Rick commented on the recent book launch of Vadim Rogovin’s Was There an Alternative? and noted that “in the 70s and 80s the Stalinist groups were strong in Australia and there was confusion about socialism in the working class and still is today. One of the problems when talking to people about socialism is that they immediately think of Russia and China. They see Stalinism as socialism and say that kind of oppression is inevitable.

“Rogovin demonstrates and documents the struggle that took place in the Soviet Union against Stalin. In previous works he wrote about the mass murder of socialists and members of the Bolshevik Party. These pose questions about how this happened? What qualities did Stalin have that allowed him to come out on top? Understanding all this is vital in order to answer the question as to whether or not socialism leads to oppression,” he said.

Commenting on the rising danger of war with China, Rick said, “The idea that it’s impossible for trading partners to go to war is false by reading the history of the First World War. There’s a wonderful passage by Leon Trotsky where he talks about how before the war the great powers were tobogganing towards conflict, although no-one wanted it. The UK and Germany were major trading partners and there were even familial connections between the ruling classes. But it happened. If we end up in a war, by any kind of analysis, the results are going to be absolutely terrible and Australia is likely to be on the front line.
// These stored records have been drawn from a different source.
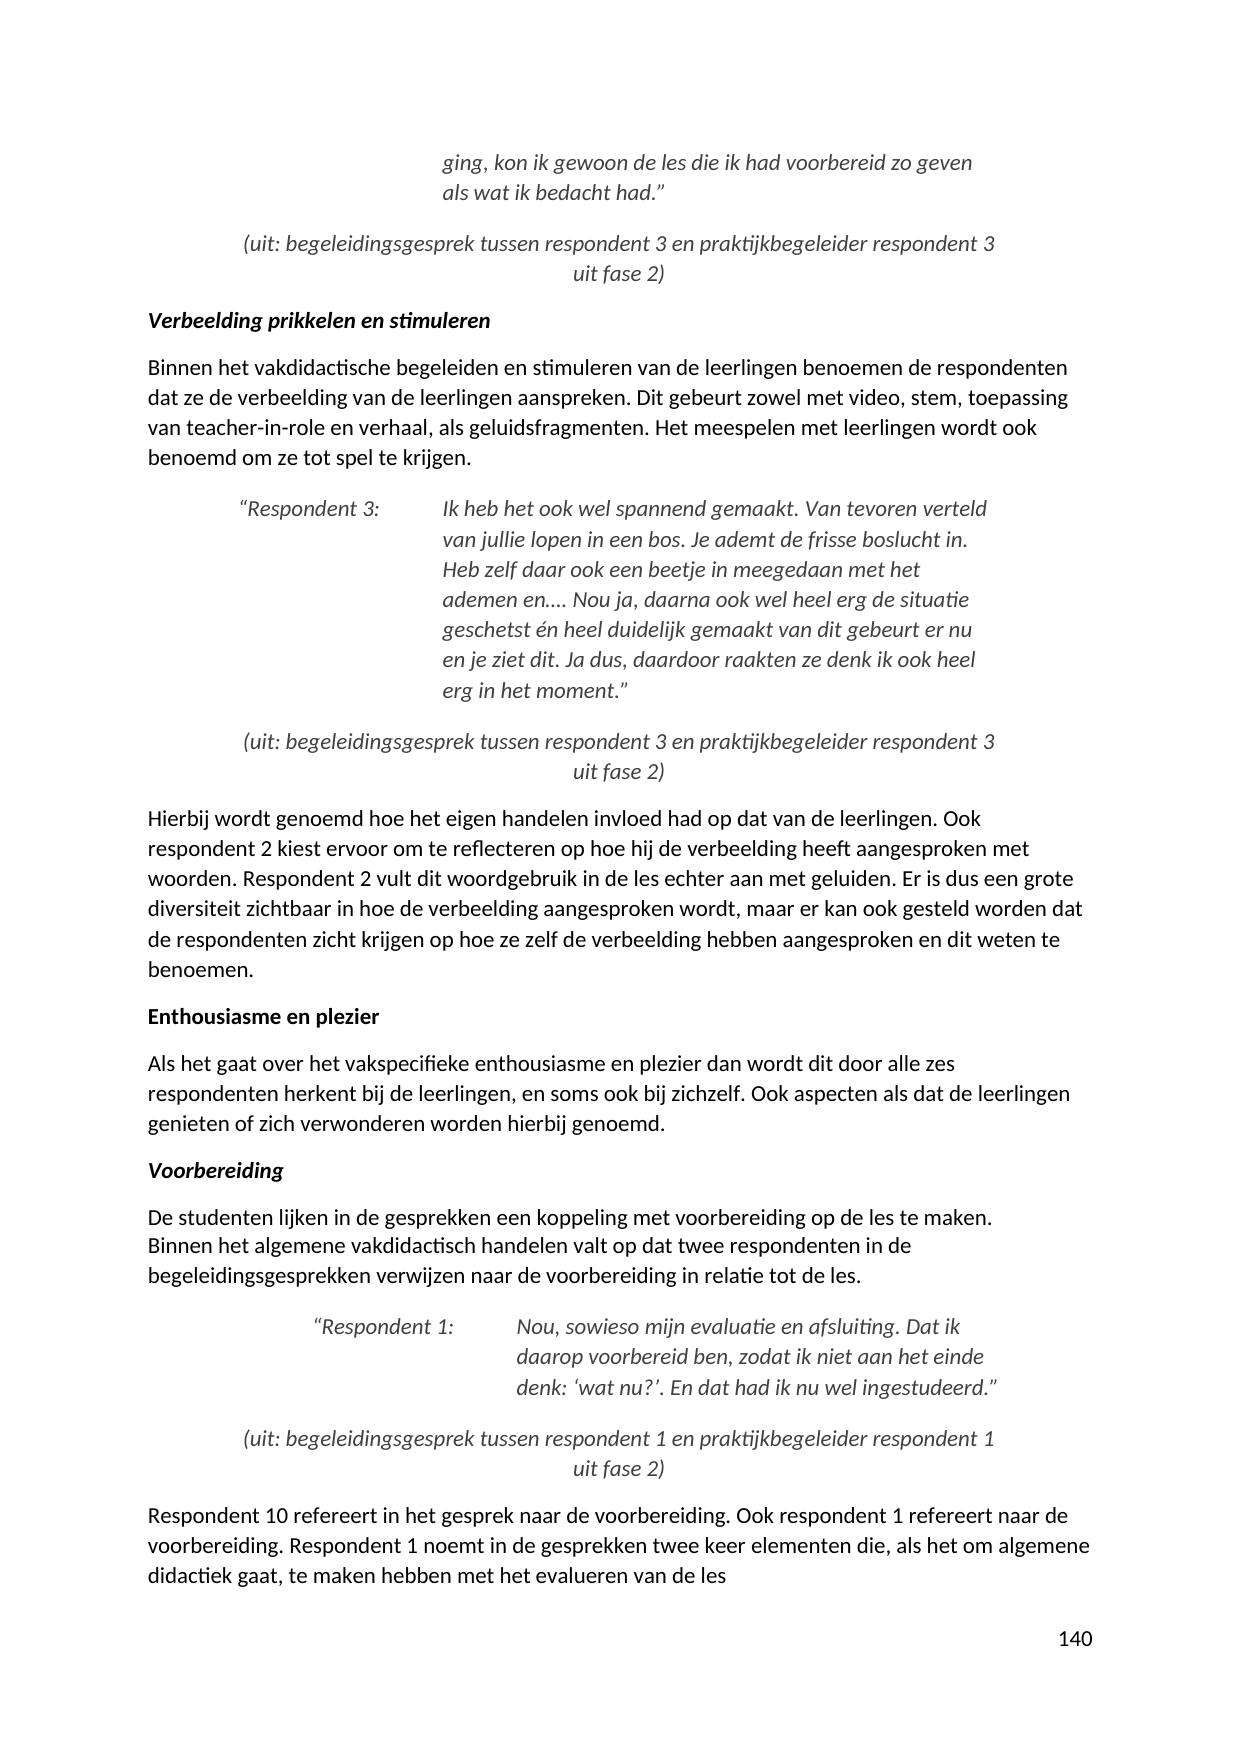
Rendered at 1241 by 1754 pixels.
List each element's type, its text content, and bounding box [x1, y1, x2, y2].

text Binnen het algemene vakdidactisch handelen valt op dat twee respondenten in de begeleidingsgesprekken verwijzen naar de voorbereiding in relatie tot de les. [148, 1231, 1092, 1289]
text “Respondent 1: Nou, sowieso mijn evaluatie en afsluiting. Dat ik daarop voorbereid ben, zodat ik niet aan het einde denk: ‘wat nu?’. En dat had ik nu wel ingestudeerd.” [312, 1312, 1002, 1401]
text Hierbij wordt genoemd hoe het eigen handelen invloed had op dat van de leerlingen. Ook respondent 2 kiest ervoor om te reflecteren op hoe hij de verbeelding heeft aangesproken met woorden. Respondent 2 vult dit woordgebruik in de les echter aan met geluiden. Er is dus een grote diversiteit zichtbaar in hoe de verbeelding aangesproken wordt, maar er kan ook gesteld worden dat de respondenten zicht krijgen op hoe ze zelf de verbeelding hebben aangesproken en dit weten te benoemen. [148, 804, 1092, 983]
text (uit: begeleidingsgesprek tussen respondent 3 en praktijkbegeleider respondent 3 uit fase 2) [238, 727, 1002, 785]
text Respondent 10 refereert in het gesprek naar de voorbereiding. Ook respondent 1 refereert naar de voorbereiding. Respondent 1 noemt in de gesprekken twee keer elementen die, als het om algemene didactiek gaat, te maken hebben met het evalueren van de les [148, 1501, 1092, 1589]
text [238, 148, 1002, 206]
text (uit: begeleidingsgesprek tussen respondent 1 en praktijkbegeleider respondent 1 uit fase 2) [238, 1424, 1002, 1482]
text Als het gaat over het vakspecifieke enthousiasme en plezier dan wordt dit door alle zes respondenten herkent bij de leerlingen, en soms ook bij zichzelf. Ook aspecten als dat de leerlingen genieten of zich verwonderen worden hierbij genoemd. [148, 1049, 1092, 1137]
text Binnen het vakdidactische begeleiden en stimuleren van de leerlingen benoemen de respondenten dat ze de verbeelding van de leerlingen aanspreken. Dit gebeurt zowel met video, stem, toepassing van teacher-in-role en verhaal, als geluidsfragmenten. Het meespelen met leerlingen wordt ook benoemd om ze tot spel te krijgen. [148, 353, 1092, 472]
text Verbeelding prikkelen en stimuleren [148, 306, 1092, 334]
text “Respondent 3: Ik heb het ook wel spannend gemaakt. Van tevoren verteld van jullie lopen in een bos. Je ademt de frisse boslucht in. Heb zelf daar ook een beetje in meegedaan met het ademen en…. Nou ja, daarna ook wel heel erg de situatie geschetst én heel duidelijk gemaakt van dit gebeurt er nu en je ziet dit. Ja dus, daardoor raakten ze denk ik ook heel erg in het moment.” [238, 494, 1002, 704]
text De studenten lijken in de gesprekken een koppeling met voorbereiding op de les te maken. [148, 1203, 1092, 1231]
text Enthousiasme en plezier [148, 1002, 1092, 1030]
text Voorbereiding [148, 1156, 1092, 1184]
text (uit: begeleidingsgesprek tussen respondent 3 en praktijkbegeleider respondent 3 uit fase 2) [238, 229, 1002, 287]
War is certainly not in our interests.”

Rick urged workers and youth to become SEP electoral members, “firstly to oppose these anti-democratic electoral laws and secondly, it’s a good first step to developing a resistance to the terrible reactionary forces that are leading us to war, vast inequality and ecocide—the destruction of the environment. Capitalism not only has no answers to those problems, it is the problem.” Becoming an SEP electoral member, he concluded, “is a great chance to develop a good understanding of what’s going on. It’s certainly something you won’t get anywhere else.”

Biljana, 58 and a former teacher, emigrated to Australia from Yugoslavia 31 years ago. She became an electoral member this year. “I’m a socialist deep in my heart because my family has always been a socialist family,” she said.

“We care deeply for social justice and ensuring that people have equal opportunities, decent standard of living and all the interests that a socialist party should stand for. When I arrived, I was only 27, raising a family and furthering my education so I didn’t have a lot of time to understand politics in Australia. I was happy that the Labor Party was in power,” she continued.

“It was only when I started working for the unions that I understood that Labor and Liberal were basically playing a game. They weren’t sincere in their claims to be serving the people. I started voting for the Greens, but they supported the Labor Party too.

“When enterprise bargaining was introduced by Labor it had disastrous results on vulnerable sections of the population because they couldn’t negotiate fairer wages for themselves. It was an opportunity for people in power and ruthless employers to underpay them and take away their conditions of work,” she said.

“I came across the Socialist Equality Party, took a couple of brochures and thought, ‘Wow, that sounds really interesting’ and decided to support the SEP. The world is a mess and I needed to find a party that I was confident in. I believe in social justice, freedom and democracy and equal distribution of wealth, these are the values that the SEP represents. No other parties have these values. I started reading the SEP’s Statement of Principles and I continue to find points that reflect my ideas and ethical values. I’m happy to support the SEP in any way because there is a global movement and it’s going to change the whole global atmosphere,” she said.